AI Data Engine components and role-based interactions
AI Data Engine (AIDE) consists of many core components that work together to provide a comprehensive data management and processing platform for AI workloads. These components include workspaces, data collections, vector databases, guardrails, metadata catalogs, retrieval endpoints, and classifiers. Each component plays a specific role in enabling efficient data discovery, curation, governance, and integration with AI/ML applications.
Each AIDE user interacts with AIDE components differently according to their role.
Storage and data focused user roles
AIDE introduces new user roles while still supporting traditional ONTAP system administration roles:
Storage users
-
Storage administrator: Manages AFX and AIDE cluster setup, networking, storage provisioning, and user access.
Data users
-
Data engineer: Builds and optimizes AI/ML pipelines, manages data collections, and integrates AI models.
-
Data scientist: Discovers, curates, and analyzes datasets, creates data collections, and leverages retrieval endpoints for GenAI applications.
| Role (RBAC name) | Description |
|---|---|
Storage administrator ( |
Manages AFX and AIDE cluster setup, networking, storage provisioning, and user access. Assigns RBAC roles to users that determine the level of access to AIDE interfaces and features. This admin role has full management access using ONTAP System Manager and AI Data Engine Console. |
Data engineer ( |
Builds and optimizes AI/ML pipelines, manages data collections, and integrates AI models. This role has access to the AI Data Engine Console for data engineering workflows. |
Data scientist ( |
Discovers, curates, and analyzes datasets, creates data collections, and leverages retrieval endpoints for GenAI applications. This role has access to the AI Data Engine Console for data science workflows. |
AIDE system components
Each AIDE user (storage administrators, data engineers, and data scientists) interacts with AIDE components according to their role.
Workspaces
A workspace is a logical segment of data within the cluster, grouping volumes for a specific project, team, or workflow. Workspaces define the scope of data visibility, access, and governance in AIDE.
Metadata catalog
A centralized, scalable database storing metadata records for all files and objects across the local cluster, including data synchronized from remote ONTAP clusters using ONTAP SnapMirror or cluster peering. It enables rich, interactive search and filtering.
Classifiers
Classifiers are tools (built-in or custom) that scan and tag files for specific types of sensitive data (for example, PII, financial, healthcare) or categorize documents by type (for example, legal, HR, sales).
Data collections
A data collection is a curated group of related files or objects from a workspace, defined by a user-specified query for use in GenAI workflows. The content of the files in the data collection, after publication, is available for semantic search by APIs for GenAI applications.
Vector database
The vector database stores embeddings generated from data collections, enabling high-performance semantic search and retrieval for AI and GenAI applications.
Guardrails
Guardrails are policy-driven mechanisms that enforce data governance, classification, and protection (such as redaction or access restrictions) throughout the AI data lifecycle.

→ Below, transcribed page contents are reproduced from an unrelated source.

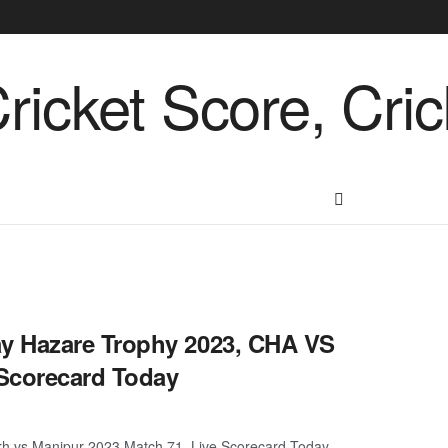
y Hazare Trophy 2023, CHA VS
Scorecard Today
h vs Manipur 2023 Match 71, Live Scorecard Today.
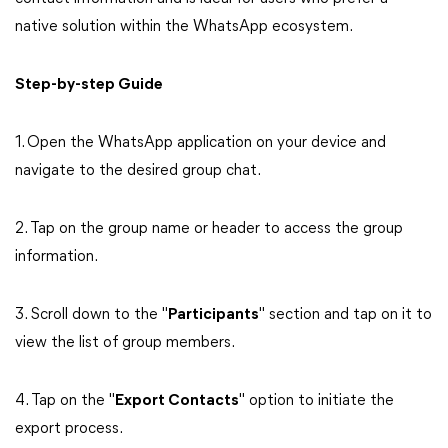
native solution within the WhatsApp ecosystem.
Step-by-step Guide
1. Open the WhatsApp application on your device and
navigate to the desired group chat.
2. Tap on the group name or header to access the group
information.
3. Scroll down to the "
Participants
" section and tap on it to
view the list of group members.
4. Tap on the "
Export Contacts
" option to initiate the
export process.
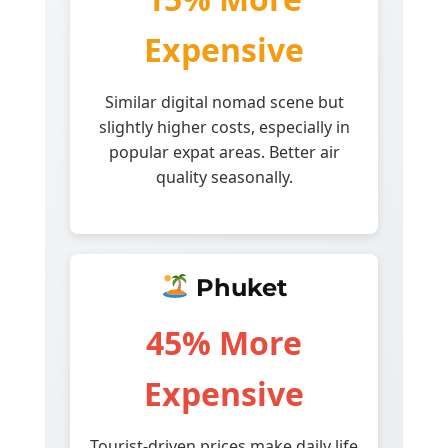
Expensive
Similar digital nomad scene but
slightly higher costs, especially in
popular expat areas. Better air
quality seasonally.
Phuket
45% More
Expensive
Tourist-driven prices make daily life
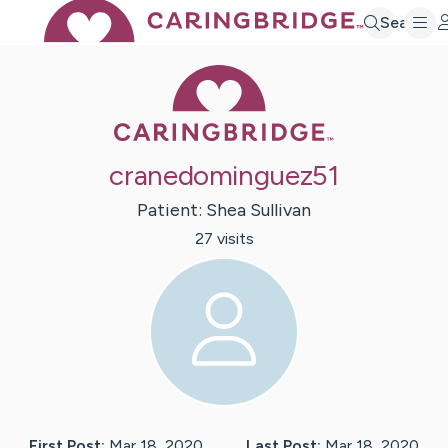
Search
Caring Bridge 
cranedominguez51
Patient:
Shea
Sullivan
27
visit
s
First Post:
Mar 18, 2020
Last Post:
Mar 18, 2020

Retrieval endpoint (RAG endpoint)
A retrieval endpoint (sometimes called a Retrieval-Augmented Generation or "RAG" endpoint) is a secure API that enables AI and GenAI applications to access relevant data, context, or embeddings from curated collections and the vector database.
RAG endpoints are designed to support advanced AI workflows, such as semantic search and context-aware responses in generative AI models. By connecting your AI applications to a retrieval endpoint, you can enhance model accuracy and relevance by providing real-time access to curated, AI-ready datasets managed by AIDE.